Triumph für Salvini

Freispruch für Italiens Vize-Regierungschef in Prozess um »Open-Arms«-Blockade

  • Lesedauer: 3 Min.
Italiens Vize-Ministerpräsidenten Salvini war Freiheitsberaubung und Amtsmissbrauch vorgeworfen worden.
Italiens Vize-Ministerpräsidenten Salvini war Freiheitsberaubung und Amtsmissbrauch vorgeworfen worden.

Palermo. Der Chef der fremdenfeindlichen Lega und italienische Vize-Regierungschef Matteo Salvini ist am Freitagabend im Prozess um die Blockade eines Flüchtlings-Rettungsschiffes von einem Gericht in Palermo auf Sizilien freigesprochen worden. Salvini waren Amtsmissbrauch und Freiheitsberaubung vorgeworfen worden. Als Innenminister hatte er 2019 der »Open Arms« drei Wochen lang die Einfahrt in den Hafen von Lampedusa verweigert.

Vor der Urteilsverkündung hatte Salvini sein Vorgehen verteidigt und gesagt, er würde heute genauso handeln. Die Blockade hatte damals weltweit für Schlagzeilen gesorgt. Die Migranten konnten das Schiff erst verlassen, nachdem die italienische Staatsanwaltschaft dies angeordnet hatte.

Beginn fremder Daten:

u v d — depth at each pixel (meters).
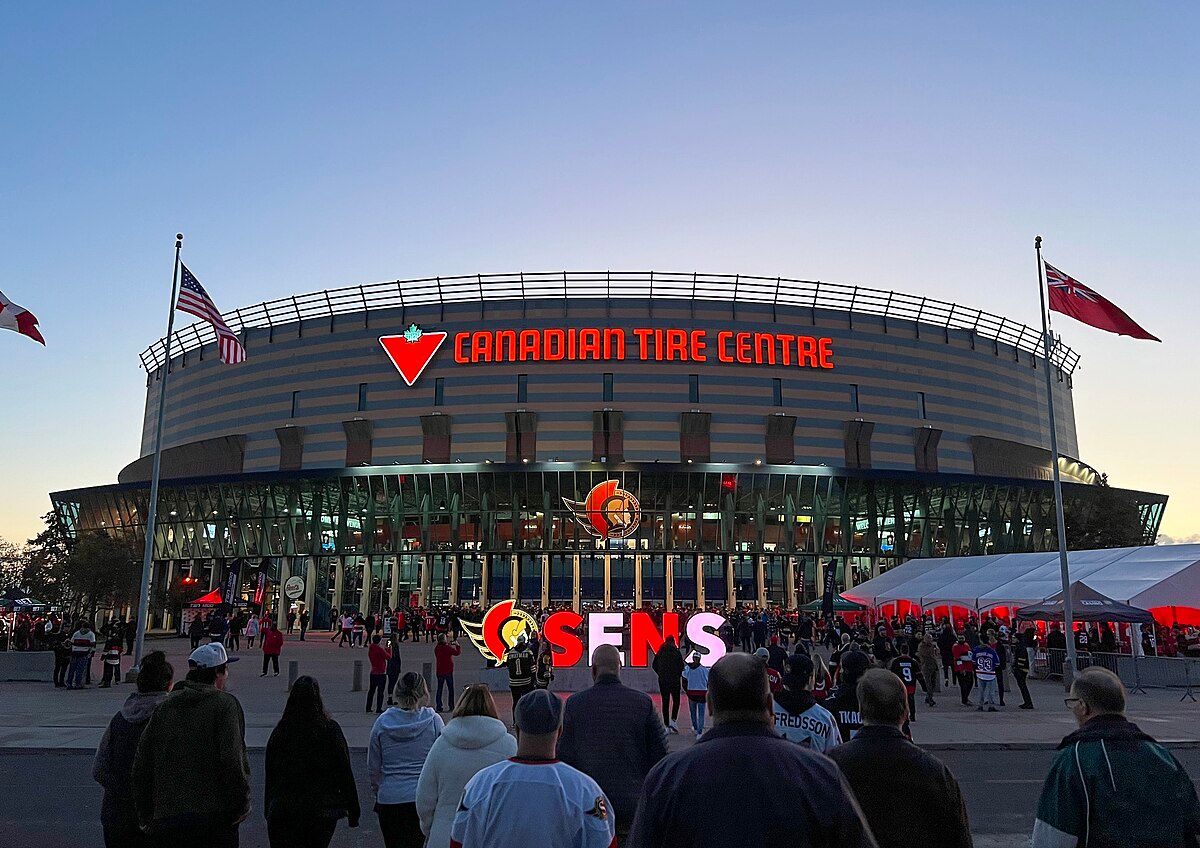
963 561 48.75
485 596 72.00
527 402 76.00
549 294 78.81
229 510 75.50
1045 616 32.69
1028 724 20.50
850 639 32.91
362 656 41.72
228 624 45.00
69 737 17.77
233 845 6.19
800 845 2.77
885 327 82.56
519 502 71.38
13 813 11.28
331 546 73.06
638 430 75.50
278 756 6.62
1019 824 10.80
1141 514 79.94
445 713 22.42
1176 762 4.23
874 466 79.06
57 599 59.44
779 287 80.00
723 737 3.07
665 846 2.88
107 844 6.58
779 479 72.12
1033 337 90.31
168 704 6.09
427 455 75.94
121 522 80.25
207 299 32.12
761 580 72.25
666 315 77.94
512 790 4.09
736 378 77.56
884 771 4.34
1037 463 89.50
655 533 71.25
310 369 80.88
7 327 24.14
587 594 72.88
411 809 6.80
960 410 84.06
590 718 6.78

Die Staatsanwaltschaft hatte eine sechsjährige Haftstrafe für Salvini gefordert. Das Schiff der spanischen Organisation »Open Arms« lag damals mit über 160 Migranten vor Lampedusa, durfte aber nicht in den Hafen. Menschen sprangen ins Wasser und versuchten, an Land zu schwimmen.

Salvini ist heute Verkehrsminister. Als Vize-Regierungschef gehört der 51-Jährige zu den zentralen Figuren der Koalition von Ministerpräsidentin Giorgia Meloni von der postfaschistischen Partei Fratelli d’Italia. Die Regierungschefin beglückwünschte ihren Koalitionspartner nach dem Freispruch. »Ein Urteil, das zeigt, wie unbegründet und surreal die gegen ihn erhobenen Vorwürfe waren«, sagte Meloni laut einer Mitteilung.

Auch aus dem europäischen Ausland erreichten den rechtsextremen Lega-Politiker Glückwünsche. »Die Gerechtigkeit hat gesiegt! Bravo, Matteo Salvini!«, schrieb Ungarns Regierungschef Viktor Orbán bei X nach der Verkündung in Palermo.

Nach dem Freispruch zeigte sich Salvini glücklich: »Nach drei Jahren hat die Lega gewonnen, Italien hat gewonnen, die Verteidigung des Vaterlandes ist kein Verbrechen, sondern ein Recht. Ich werde noch entschlossener vorgehen als zuvor«, sagte er vor seinen Anhängern, die im Gerichtssaal auf das Urteil warteten und nach der Verkündung der Richter applaudierten.

Der Direktor von »Open Arms«, Oscar Camps, kündigte an, zunächst auf eine Erklärung der Beweggründe der Richter zu warten. Man hoffe, dass die Staatsanwaltschaft Berufung einlege, sagte er. »Die Trauer gilt vor allem den Menschen, die, wie wir von Anfang an gesagt haben, ihrer Freiheit beraubt wurden.« Mit diesem in der italienischen Geschichte einmaligen Prozess hätten die Aktivisten den Migranten von damals ihre Würde zurückgeben wollen. Salvini selbst hatte sich vor dem Urteil als Opfer einer politisierten Justiz bezeichnet.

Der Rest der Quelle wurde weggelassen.